• [Work request]: Reproduce the listing below as it stands. Leave out each image.

• [Excerpted records]:
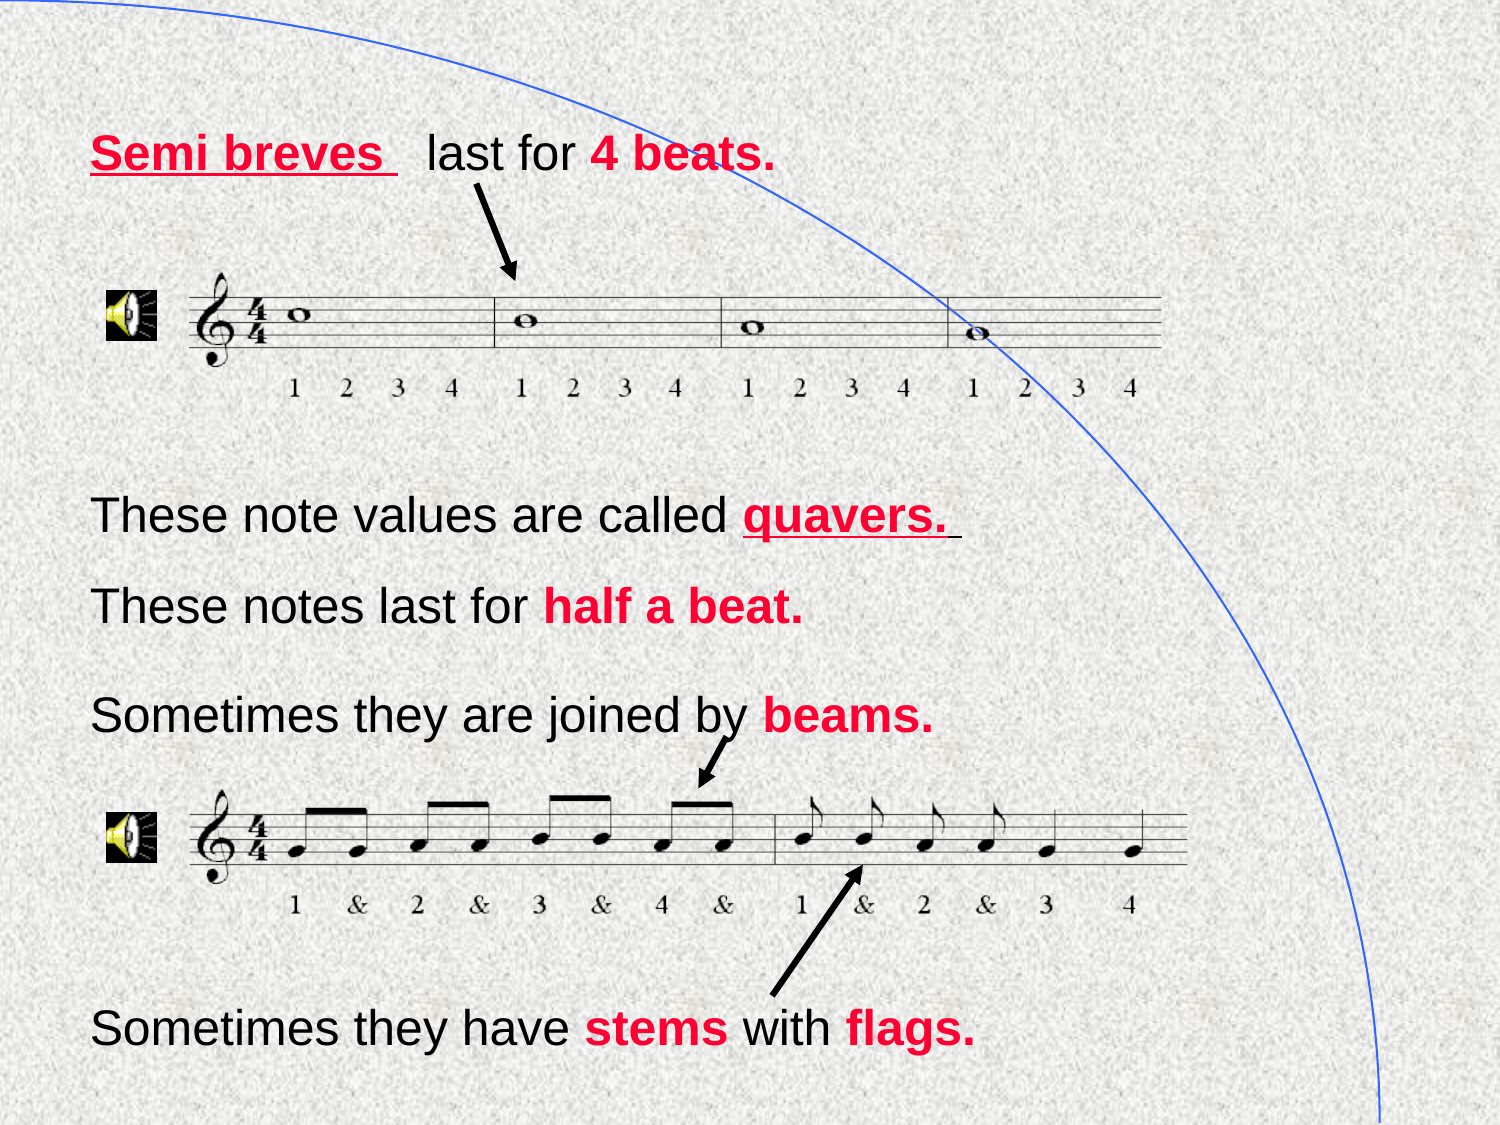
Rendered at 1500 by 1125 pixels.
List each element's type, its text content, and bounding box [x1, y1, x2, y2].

text_box Sometimes they are joined by beams. [75, 674, 1238, 751]
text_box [99, 812, 163, 910]
picture [0, 0, 1500, 1125]
text_box [698, 736, 727, 785]
text_box Sometimes they have stems with flags. [74, 987, 1275, 1063]
text_box Semi breves last for 4 beats. [75, 112, 1100, 188]
text_box These note values are called quavers. These notes last for half a beat. [75, 474, 1450, 642]
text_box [99, 290, 163, 388]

• [Finished task]:
Rendered at 1500 by 1125 pixels.
List each element's type, its text content, and bounding box [x1, y1, x2, y2].

text_box Sometimes they are joined by beams. [75, 674, 1238, 751]
text_box [99, 812, 163, 910]
picture [0, 0, 1500, 1125]
text_box [698, 736, 727, 785]
text_box Sometimes they have stems with flags. [74, 987, 1275, 1063]
text_box Semi breves last for 4 beats. [75, 112, 1100, 188]
text_box These note values are called quavers. These notes last for half a beat. [75, 474, 1450, 642]
text_box [99, 290, 163, 388]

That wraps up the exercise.